As November 3 nears, the only thing we can’t get more of is time. So we have to make this time count. We have to have meaningful conversations about why State Question 805 is the most urgent next step for criminal justice reform in Oklahoma.
As Oklahoma voters, we’re used to having to do the critical things when our leaders won’t. Four years ago, as Oklahoma’s incarceration crisis grew at unprecedented rates, we passed a ballot initiative, State Question 780, that made simple possession a misdemeanor and raised the felony theft threshold, saying it was time our state focused on treatment, not punishment. Since it went into effect, we’ve begun to address the growing prison population all while seeing a drop in crime. But we gave the legislature a mandate to address our mass incarceration crisis, and the only successful initiative we have seen since then was HB 1269, a bipartisan piece of legislation resulting from an ACLU of Oklahoma effort to make SQ 780 retroactive. The commutations from HB 1269 were historic and important. But Oklahoma still incarcerates women at the highest rate per capita in the world, as we have since the early 1990s. Two-thirds of the women in Oklahoma prisons are survivors of domestic violence, 80% are mothers. We know Indigenous women are three times more likely than white women to be incarcerated in Oklahoma. As the state that has led the country in the per capita incarceration rate of Black people since 2014, Black communities are hit especially hard.

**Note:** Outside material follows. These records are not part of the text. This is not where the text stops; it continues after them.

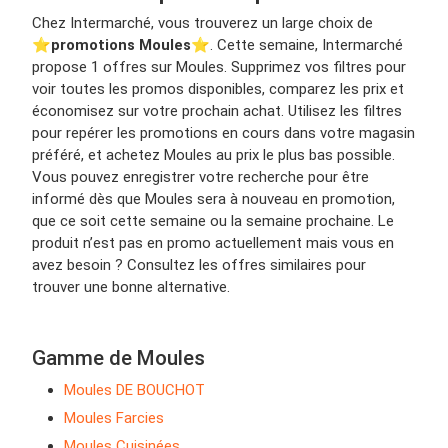
Chez Intermarché, vous trouverez un large choix de
⭐️
promotions Moules
⭐️. Cette semaine, Intermarché
propose 1 offres sur Moules. Supprimez vos filtres pour
voir toutes les promos disponibles, comparez les prix et
économisez sur votre prochain achat. Utilisez les filtres
pour repérer les promotions en cours dans votre magasin
préféré, et achetez Moules au prix le plus bas possible.
Vous pouvez enregistrer votre recherche pour être
informé dès que Moules sera à nouveau en promotion,
que ce soit cette semaine ou la semaine prochaine. Le
produit n’est pas en promo actuellement mais vous en
avez besoin ? Consultez les offres similaires pour
trouver une bonne alternative.
Gamme de Moules
Moules DE BOUCHOT
Moules Farcies
Moules Cuisinées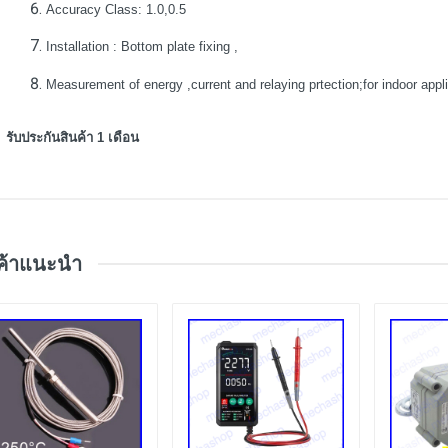
Accuracy Class: 1.0,0.5
Installation : Bottom plate fixing ,
Measurement of energy ,current and relaying prtection;for indoor appl
รับประกันสินค้า 1 เดือน
ค้าแนะนำ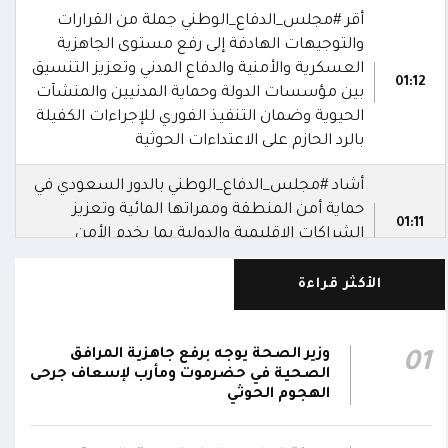
أقر #مجلس_الدفاع_الوطني جملة من القرارات
والتوجيهات الهادفة إلى رفع مستوى الجاهزية
العسكرية والأمنية والدفاع المدني وتعزيز التنسيق
01:12
بين مؤسسات الدولة وحماية المدنيين والمنشآت
الحيوية وضمان التنفيذ الفوري للإجراءات الكفيلة
بالرد الحازم على الاعتداءات الحوثية
أشاد #مجلس_الدفاع_الوطني بالدور السعودي في
حماية أمن المنطقة وممراتها المائية وتعزيز
01:11
الشراكات الإقليمية والدولية بما يخدم الأمن
والاستقرار في المنطقة
الأكثر قراءة
رحب #مجلس_الدفاع_الوطني باتفاقية مكة للدفاع
المشترك بين المملكة العربية السعودية وتركيا
وباكستان، مؤكدا انها خطوة استراتيجية لتعزيز
01:10
وزير الصحة يوجه برفع جاهزية المرافق
01
الأمن الجماعي والاستقرار الإقليمي والتعاون
الصحية في حضرموت ومأرب لإسعاف جرحى
الهجوم الحوثي
الدفاعي
دعا #مجلس_الدفاع_الوطني القوى السياسية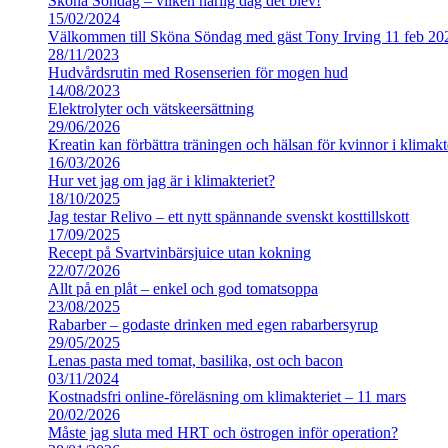
Sköna Söndag – vilken härlig dag det blev!
15/02/2024
Välkommen till Sköna Söndag med gäst Tony Irving 11 feb 20
28/11/2023
Hudvårdsrutin med Rosenserien för mogen hud
14/08/2023
Elektrolyter och vätskeersättning
29/06/2026
Kreatin kan förbättra träningen och hälsan för kvinnor i klimakt
16/03/2026
Hur vet jag om jag är i klimakteriet?
18/10/2025
Jag testar Relivo – ett nytt spännande svenskt kosttillskott
17/09/2025
Recept på Svartvinbärsjuice utan kokning
22/07/2026
Allt på en plåt – enkel och god tomatsoppa
23/08/2025
Rabarber – godaste drinken med egen rabarbersyrup
29/05/2025
Lenas pasta med tomat, basilika, ost och bacon
03/11/2024
Kostnadsfri online-föreläsning om klimakteriet – 11 mars
20/02/2026
Måste jag sluta med HRT och östrogen inför operation?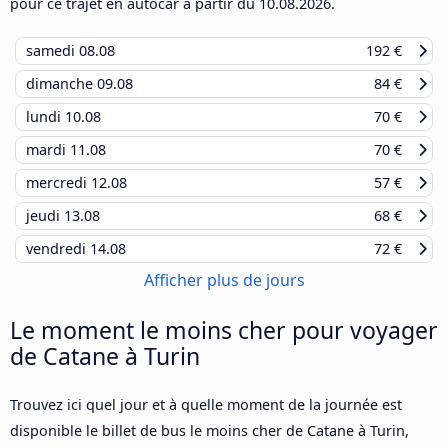
pour ce trajet en autocar à partir du
10.08.2026
.
samedi
08.08
192 €
dimanche
09.08
84 €
lundi
10.08
70 €
mardi
11.08
70 €
mercredi
12.08
57 €
jeudi
13.08
68 €
vendredi
14.08
72 €
Afficher plus de jours
Le moment le moins cher pour voyager
de Catane à Turin
Trouvez ici quel jour et à quelle moment de la journée est
disponible le billet de bus le moins cher de Catane à Turin,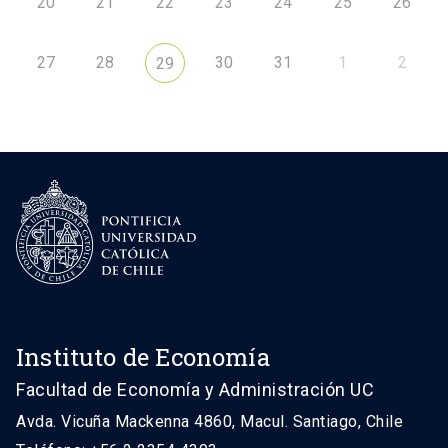
20
21
22
23
24
25
26
27
28
30
31
1
2
29
Instituto de Economía
Facultad de Economía y Administración UC
Avda. Vicuña Mackenna 4860, Macul. Santiago, Chile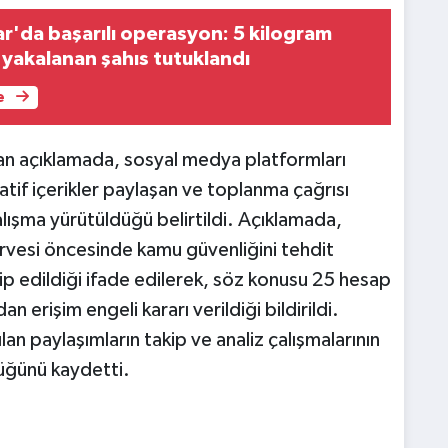
r'da başarılı operasyon: 5 kilogram
 yakalanan şahıs tutuklandı
e
an açıklamada, sosyal medya platformları
atif içerikler paylaşan ve toplanma çağrısı
çalışma yürütüldüğü belirtildi. Açıklamada,
rvesi öncesinde kamu güvenliğini tehdit
ip edildiği ifade edilerek, söz konusu 25 hesap
an erişim engeli kararı verildiği bildirildi.
lan paylaşımların takip ve analiz çalışmalarının
üğünü kaydetti.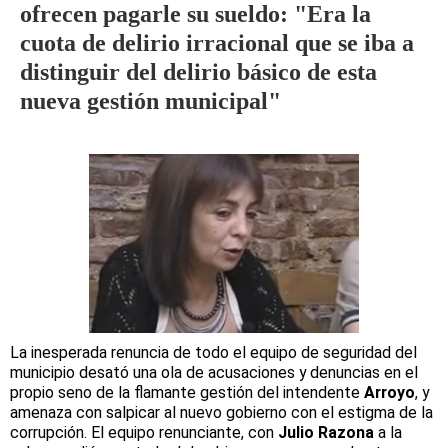
ofrecen pagarle su sueldo: "Era la
cuota de delirio irracional que se iba a
distinguir del delirio básico de esta
nueva gestión municipal"
La inesperada renuncia de todo el equipo de seguridad del
municipio desató una ola de acusaciones y denuncias en el
propio seno de la flamante gestión del intendente
Arroyo
, y
amenaza con salpicar al nuevo gobierno con el estigma de la
corrupción. El equipo renunciante, con
Julio Razona
a la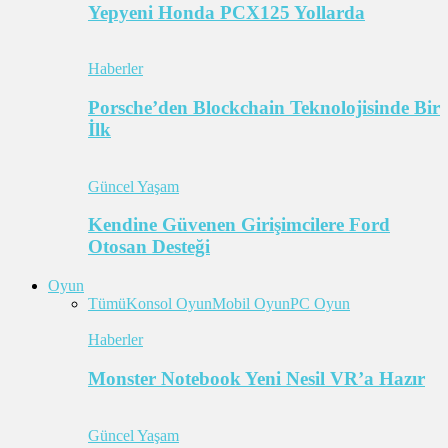
Yepyeni Honda PCX125 Yollarda
Haberler
Porsche’den Blockchain Teknolojisinde Bir
İlk
Güncel Yaşam
Kendine Güvenen Girişimcilere Ford
Otosan Desteği
Oyun
Tümü
Konsol Oyun
Mobil Oyun
PC Oyun
Haberler
Monster Notebook Yeni Nesil VR’a Hazır
Güncel Yaşam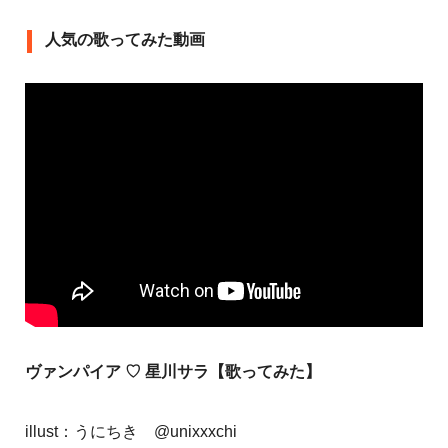
人気の歌ってみた動画
ヴァンパイア ♡ 星川サラ【歌ってみた】
illust：うにちき @unixxxchi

We have studied the issue again and again and again. And the data has told us we must act--that Oklahoma is spending half a billion dollars every single year for outcomes we don’t want. But the folks in the status quo know changing our system threatens the power they wield. So we have seen delay tactics. The suggestion that to change imperfect policy we must have an infallible alternative, suggestions that one more study or one more committee could make folks feel more okay with change. That idea of perfection is rooted in white supremacy, and the lack of urgency does not meet the needs of this moment.
A loud group of law enforcement, led by prosecutors, many who have been insulated from their electorate for years, and other folks who continue to push failed tough-on-crime policy, have not only fought reform at every opportunity, they have aggressively worked to roll back voter-mandated changes session-after-session. And the collateral damage is people, it's Oklahoma families, it's a sense of wholeness and community.
Some folks try to sully this critical work by saying we don’t know what’s best for Oklahoma. But we’re Oklahomans, living and working here on the ground. The coalition advancing this work is as bipartisan as they come. Because we believe in a better Oklahoma. We believe in standing up and fixing injustice. We believe that together we can do better.
So, as Election Day approaches, I am especially grateful for the support and time of ACLU of Oklahoma members working to build a more just Oklahoma. This Election is in our hands, and, with your help, I believe we can win.